The architectural proposal of the present thesis concerns the utilization and promotion of a part of the walls of Thessaloniki. The purpose was to analyze and then re-conceptualize this prominent boundary of the city as well as the internal (city), external (countryside) space created by it. The area chosen is located at the western edge of the historic center and is defined by two main road axes of the city, those of Egnatia (Golden Gate) and Agios Dimitrios (Lytaia gate).
During the Byzantine period (until 1430) this district included the Church of the Holy Apostles and a cistern which probably was receiving water from the aqueduct that existed outside the walls, southwest, and from the rainwater. During the Ottoman Empire (until 1912) the temple was converted into a mosque with the name Soguk Su Cami'i (Mosque of the cold water) because of the nearby cistern that was watered by the aqueduct now known as Lebet. During this period, a Hammam bath known today as Phoenix, 2 faucets, a fountain and the Cold Water Cemetery were built. Nearby there were also hookah lounges so as for tanners and manufacturers of fur clothing to rest. After the great Thessaloniki fire of 1917, Ernest Ebrard had envisioned this boundary as a garland of garden cities that would encircle the urban center and would be a precursor to the suburbs.

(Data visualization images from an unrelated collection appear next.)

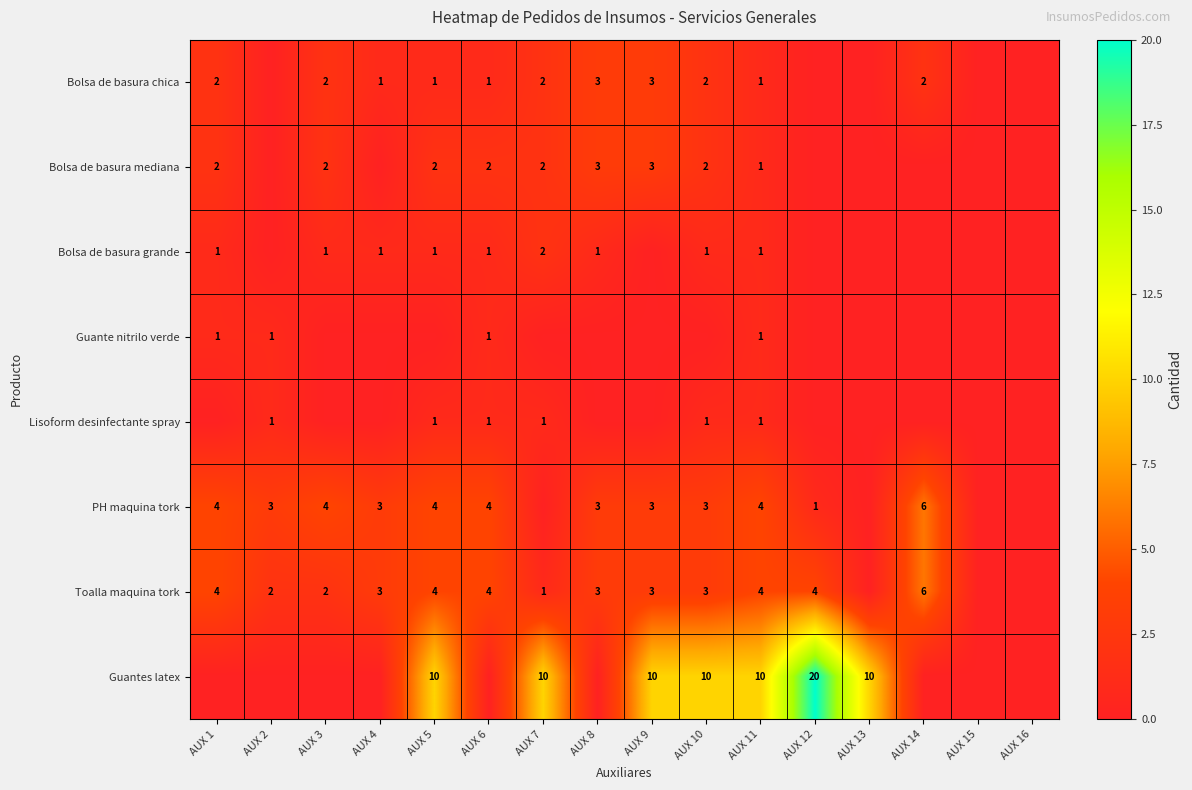

The Bolsa de basura mediana series shows 2 at AUX 1. True or false?

True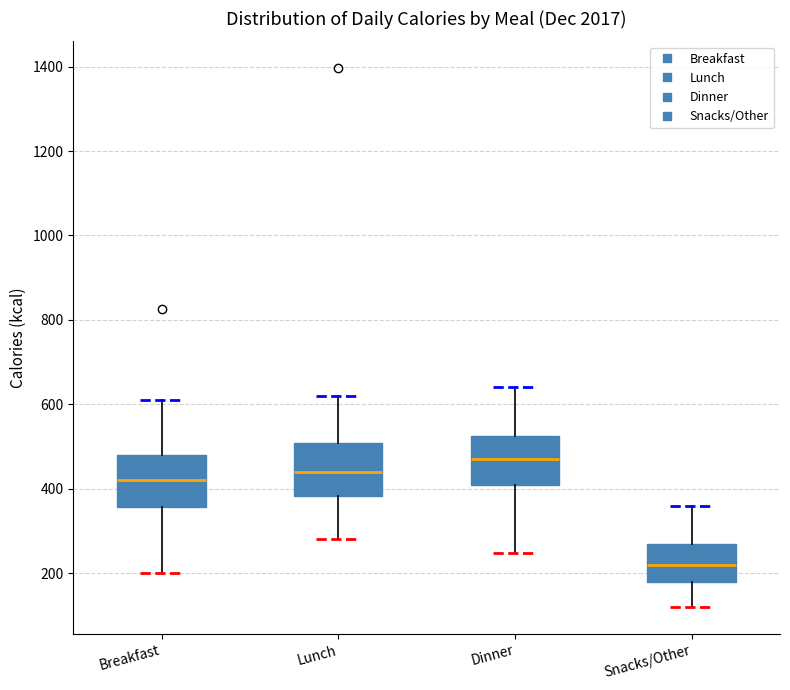

Reading left to right, transcribe this box plot: for each box, give where its median line is, the range the box spans, and where its two whiskers end, as read against the y-axis. The values are not printed on the chart, so give them approximately, as read against the axis.

Breakfast: median 420, box 360 to 480, whiskers 200 to 620
Lunch: median 440, box 380 to 500, whiskers 280 to 620
Dinner: median 480, box 420 to 520, whiskers 240 to 640
Snacks/Other: median 220, box 180 to 280, whiskers 120 to 360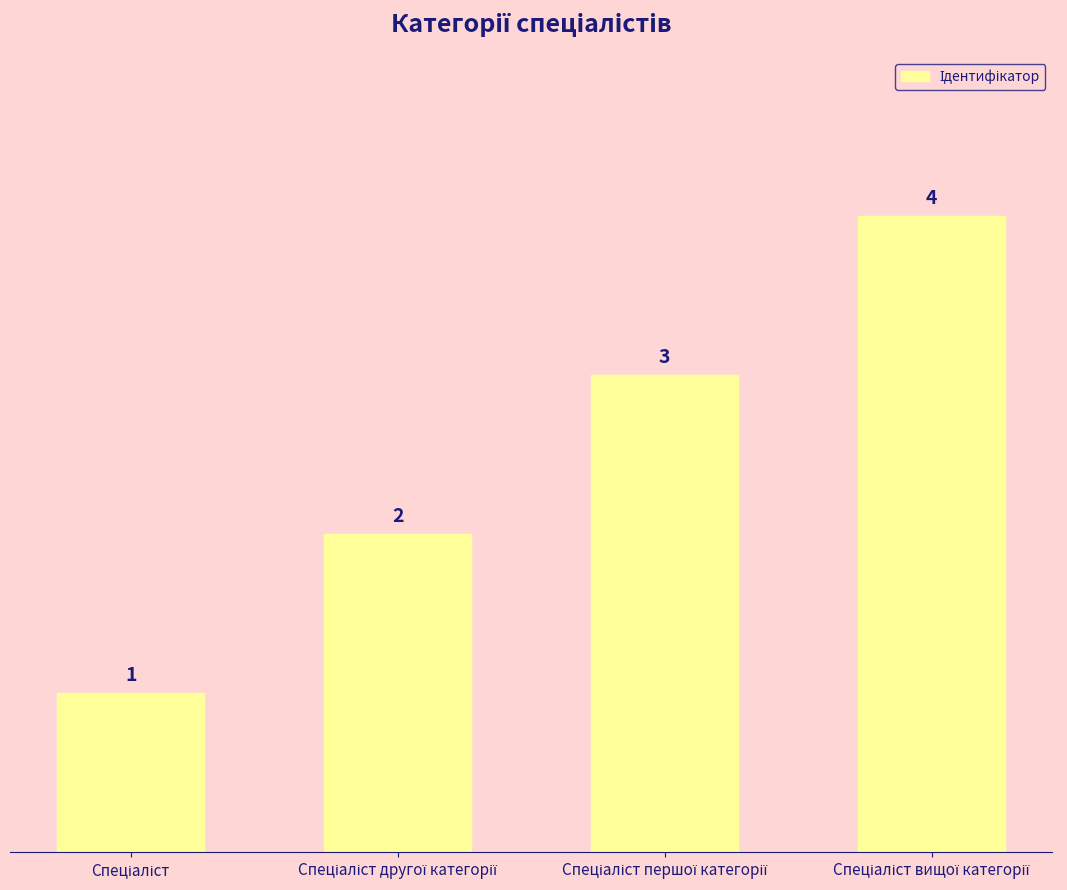

What is the maximum value shown in the chart?

4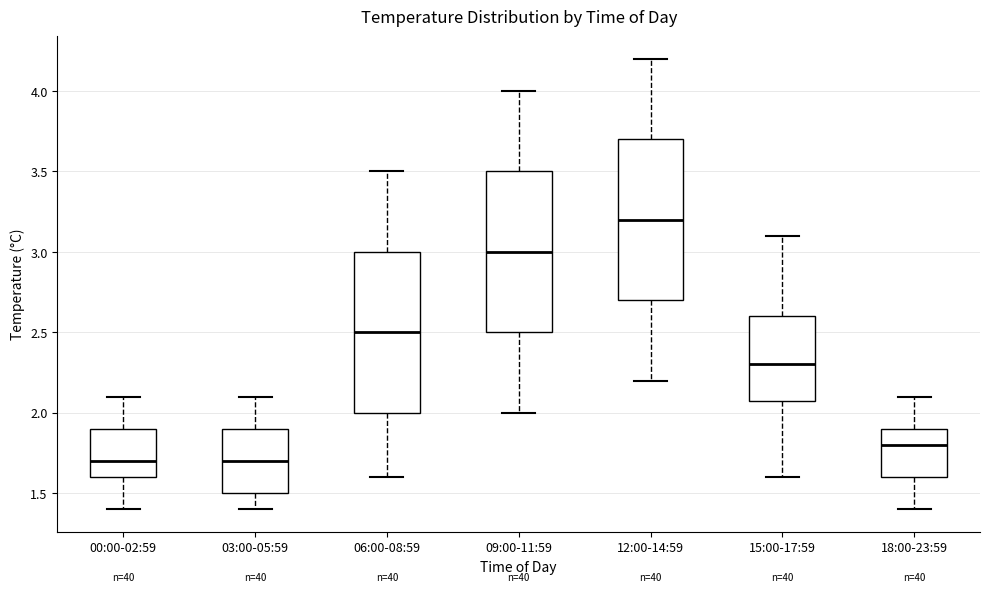

Which box has the highest median line?

12:00-14:59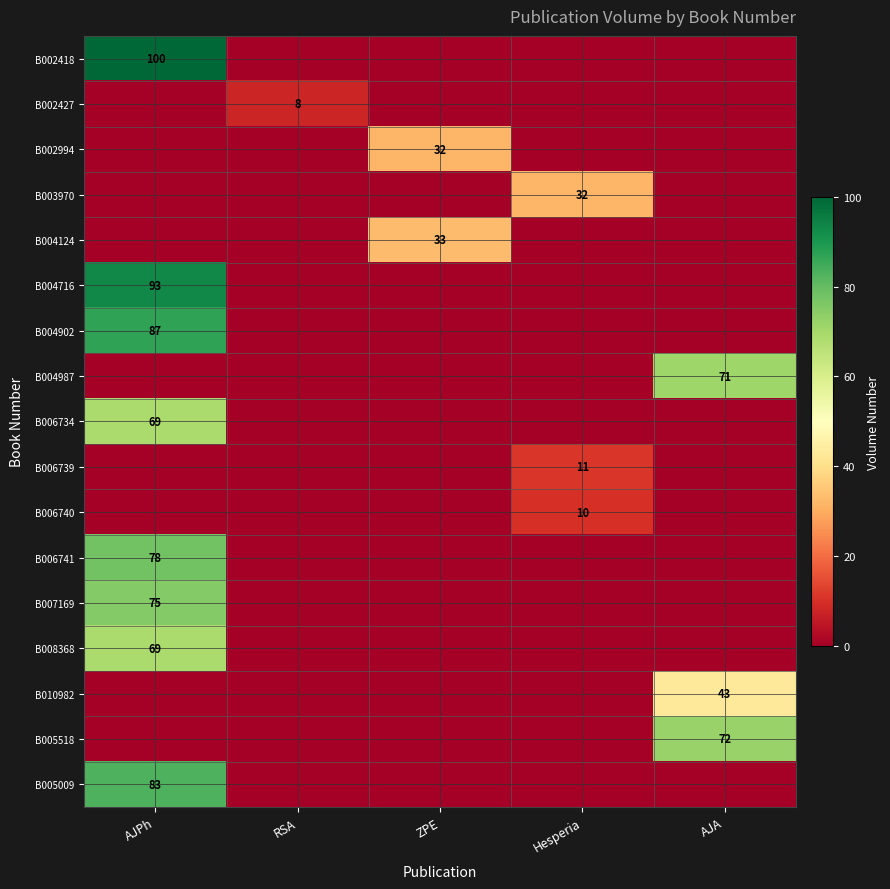

At which category is the sum across all series the highest?

AJPh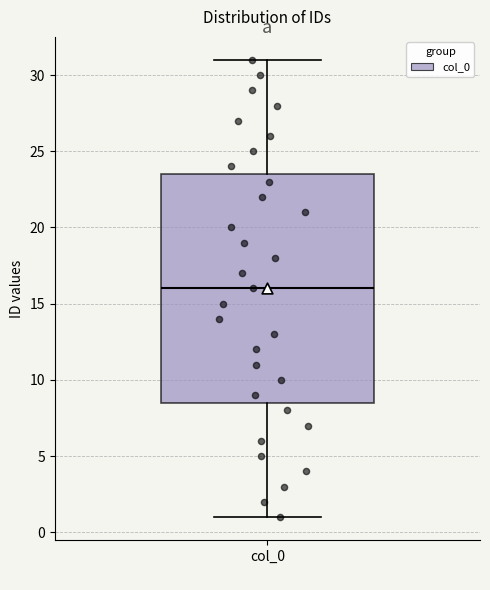

Transcribe this box plot: give where the median line is, the range the box spans, and where the two whiskers end, as read against the y-axis. The values are not printed on the chart, so give them approximately, as read against the axis.

median 16.0, box 8.5 to 23.5, whiskers 1.0 to 31.0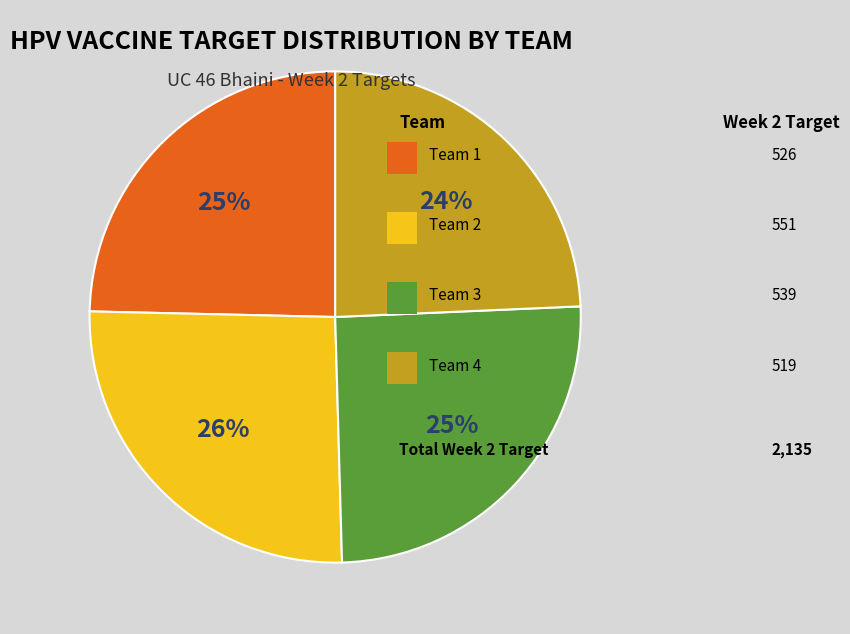

To the nearest percent, what is the average slice percentage?

25%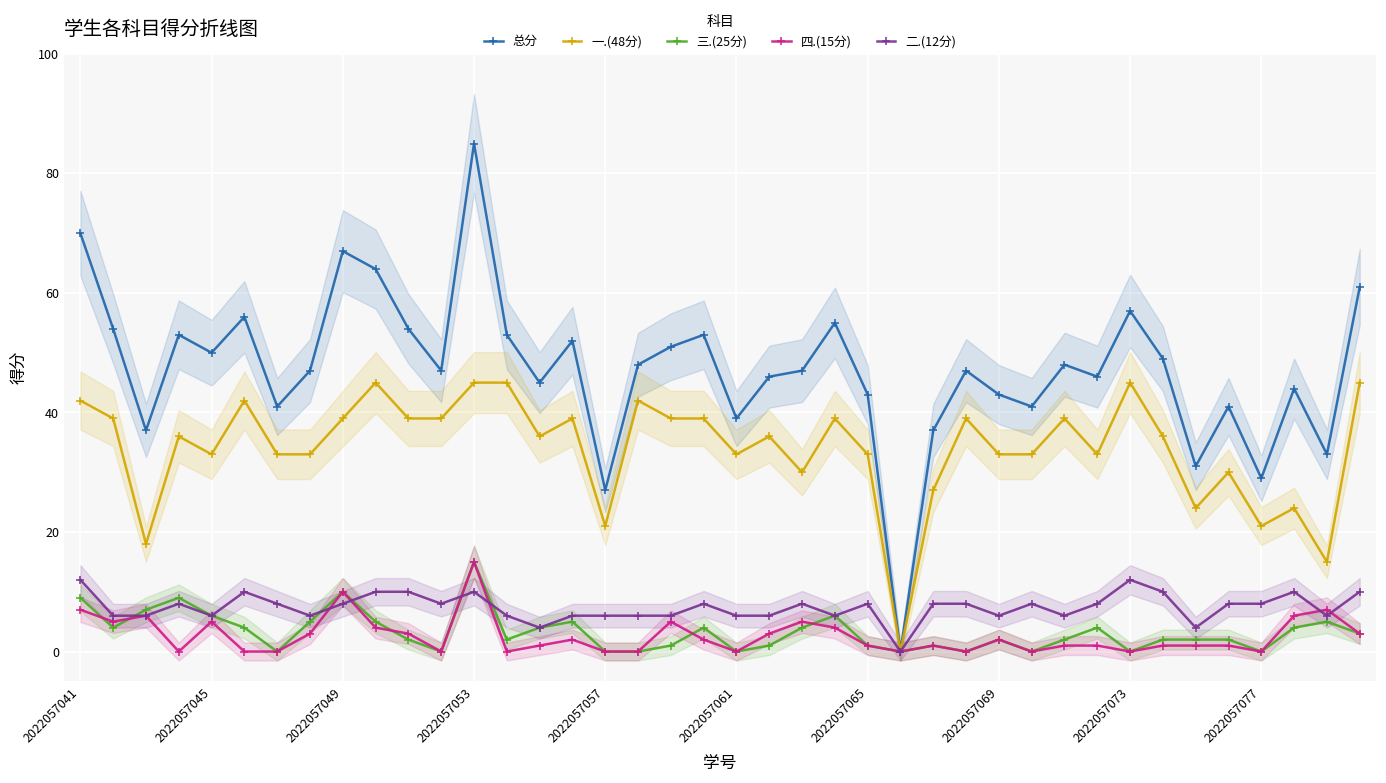

What value does the 二.(12分) series have at 2022057061, to the nearest 10?

10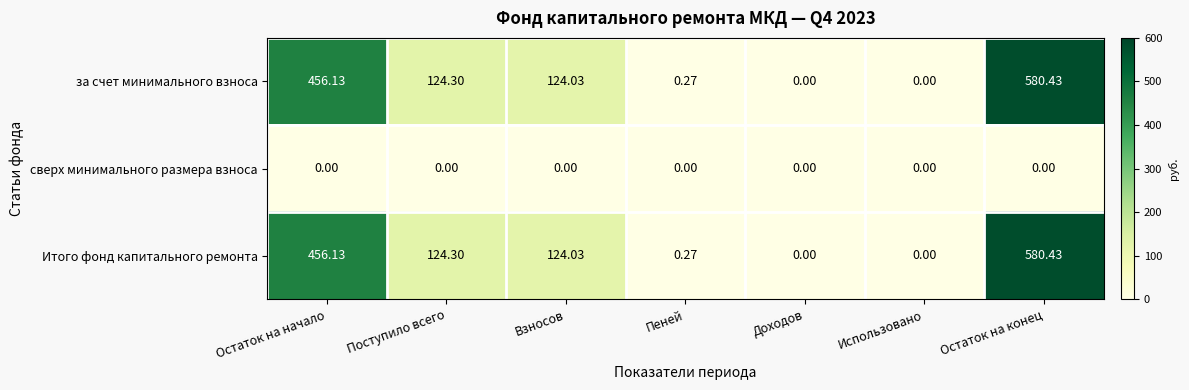

Where is Итого фонд капитального ремонта nearest to the value 290?

Поступило всего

Today the walls meander between private and public space. It's a frontier waiting to find its modern role. Apartment buildings, single-family houses, traces of Roma camps, archaeological excavations are among the elements that exist next to and around it. How could all this multicultural and historical complexity be highlighted in such a way as to create an alternative reading of the city of Thessaloniki free from the extreme Byzantine identity, that will blend harmoniously with the inhabitants of the area?